EXCERPT TO READ:
▼

961 reviews52 followers
March 2, 2025
An interesting look at the history and impact of the barcode upon society. Starting out as a way to quickly and accurately input product information into cash registers, its usage would become ubiquitous as a way to track inventory. Despite the rise of the QR code (a two-dimensional form of barcode), the traditional barcode is still widely used due to business inertia.

The book starts with the invention of the cash register as a way for businesses to keep track of items being sold and the money being handled. As the number of transactions grew, the need to automate the cash register became imperative. The barcode was invented and patented as a way to automate number entry, but the technology was not there. It was only when the laser scanner was developed would the technology to scan barcode entries become available.

A committee was set up to decide on what should be used to label products. The barcode that we know was not the first choice: that was a circular code, and the choice of a linear barcode may have been due to some internal politics. With the choice of barcode done, the task was then to get businesses together to decide on a common standard for the data encoded by barcodes.

▲

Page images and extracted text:

▼

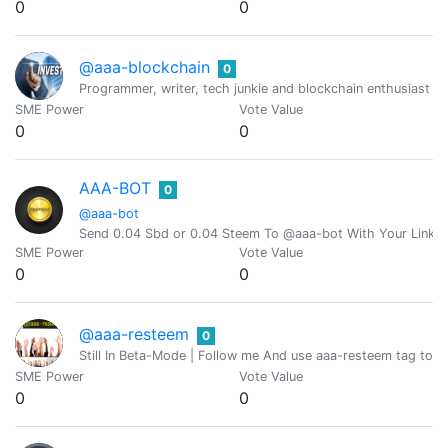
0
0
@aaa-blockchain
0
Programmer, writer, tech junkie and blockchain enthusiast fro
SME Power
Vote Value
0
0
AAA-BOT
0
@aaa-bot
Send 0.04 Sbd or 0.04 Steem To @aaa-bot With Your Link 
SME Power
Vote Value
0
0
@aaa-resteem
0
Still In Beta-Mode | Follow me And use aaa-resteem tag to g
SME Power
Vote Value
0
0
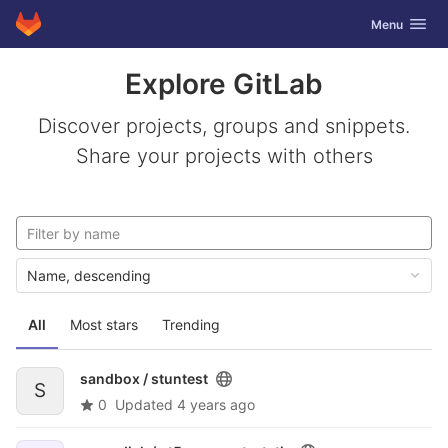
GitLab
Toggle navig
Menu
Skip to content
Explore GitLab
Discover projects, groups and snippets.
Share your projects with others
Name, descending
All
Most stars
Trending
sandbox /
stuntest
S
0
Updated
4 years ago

▲

EXERCISE REQUIREMENTS:
A) According to the barcode review, which development finally made the technology to scan barcode entries available?
B) Name every kind of code for labeling products that the barcode review mentions.
C) Write the next part of the barcode review, picking up after its final sentence.
This material is unrelated to the text about barcodes.

ANSWERS TO THIS EXERCISE:
A) The development of the laser scanner.

B)
- The traditional linear barcode
- The QR code, a two-dimensional form of barcode
- The circular code that was the committee's first choice

C)
The usage of barcodes was not inevitable. Consumer and workers unions opposed the use of barcodes, for they reduce user choice (individual pricing as opposed to shelf pricing) and the job losses due to automation. Businesses pushed back, but it would be many years before barcode usage would grow to the point where its use would be ubiquitous and objections would begin to die down. But one group would continue to oppose the use of barcodes, religious groups who believe that barcodes are the 'mark of the devil'.

The book also looks at the appearance and influence of the barcode in society. Films like "The Terminator" would use barcodes as a shorthand for oppression (humans are barcoded by the machines). In politics, the barcode would feature as a political point when George H.W. Bush was portrayed as out of touch with the public due to his reaction to seeing a barcode reader in action (a false portrayal, it would later turn out).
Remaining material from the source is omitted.